### RECORDS FOR THIS TASK
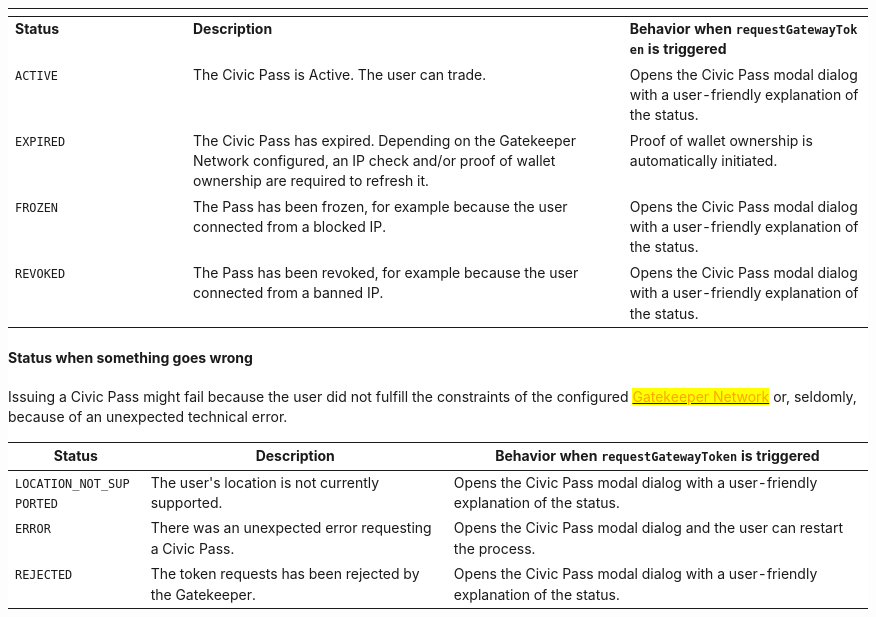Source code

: <table data-header-hidden><thead><tr><th width="164"></th><th></th><th></th></tr></thead><tbody><tr><td><strong>Status</strong></td><td><strong>Description</strong></td><td><strong>Behavior when <code>requestGatewayToken</code> is triggered</strong></td></tr><tr><td><code>ACTIVE</code></td><td>The Civic Pass is Active. The user can trade.</td><td>Opens the Civic Pass modal dialog with a user-friendly explanation of the status.</td></tr><tr><td><code>EXPIRED</code></td><td>The Civic Pass has expired. Depending on the Gatekeeper Network configured, an IP check and/or proof of wallet ownership are required to refresh it.</td><td>Proof of wallet ownership is automatically initiated.</td></tr><tr><td><code>FROZEN</code></td><td>The Pass has been frozen, for example because the user connected from a blocked IP.</td><td>Opens the Civic Pass modal dialog with a user-friendly explanation of the status.</td></tr><tr><td><code>REVOKED</code></td><td>The Pass has been revoked, for example because the user connected from a banned IP.</td><td>Opens the Civic Pass modal dialog with a user-friendly explanation of the status.</td></tr></tbody></table>

#### Status when something goes wrong

Issuing a Civic Pass might fail because the user did not fulfill the constraints of the configured [<mark style="color:orange;">Gatekeeper Network</mark>](../../../available-networks.md) or, seldomly, because of an unexpected technical error.

| **Status**               | **Description**                                         | **Behavior when `requestGatewayToken` is triggered**                              |
| ------------------------ | ------------------------------------------------------- | --------------------------------------------------------------------------------- |
| `LOCATION_NOT_SUPPORTED` | The user's location is not currently supported.         | Opens the Civic Pass modal dialog with a user-friendly explanation of the status. |
| `ERROR`                  | There was an unexpected error requesting a Civic Pass.  | Opens the Civic Pass modal dialog and the user can restart the process.           |
| `REJECTED`               | The token requests has been rejected by the Gatekeeper. | Opens the Civic Pass modal dialog with a user-friendly explanation of the status. |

### AIM OF THE EXERCISE
Can you convert the lines from the one holding "#### Status when something goes wrong" through the one holding "Issuing a Civic", inclusive, into a Markdown table with the columns Index and Text, numbering each line and omitting blank lines?

### RESPONSE TO THE EXERCISE
| Index | Text |
|---|---|
| 1 | #### Status when something goes wrong |
| 2 | Issuing a Civic Pass might fail because the user did not fulfill the constraints of the configured [<mark style="color:orange;">Gatekeeper Network</mark>](../../../available-networks.md) or, seldomly, because of an unexpected technical error. |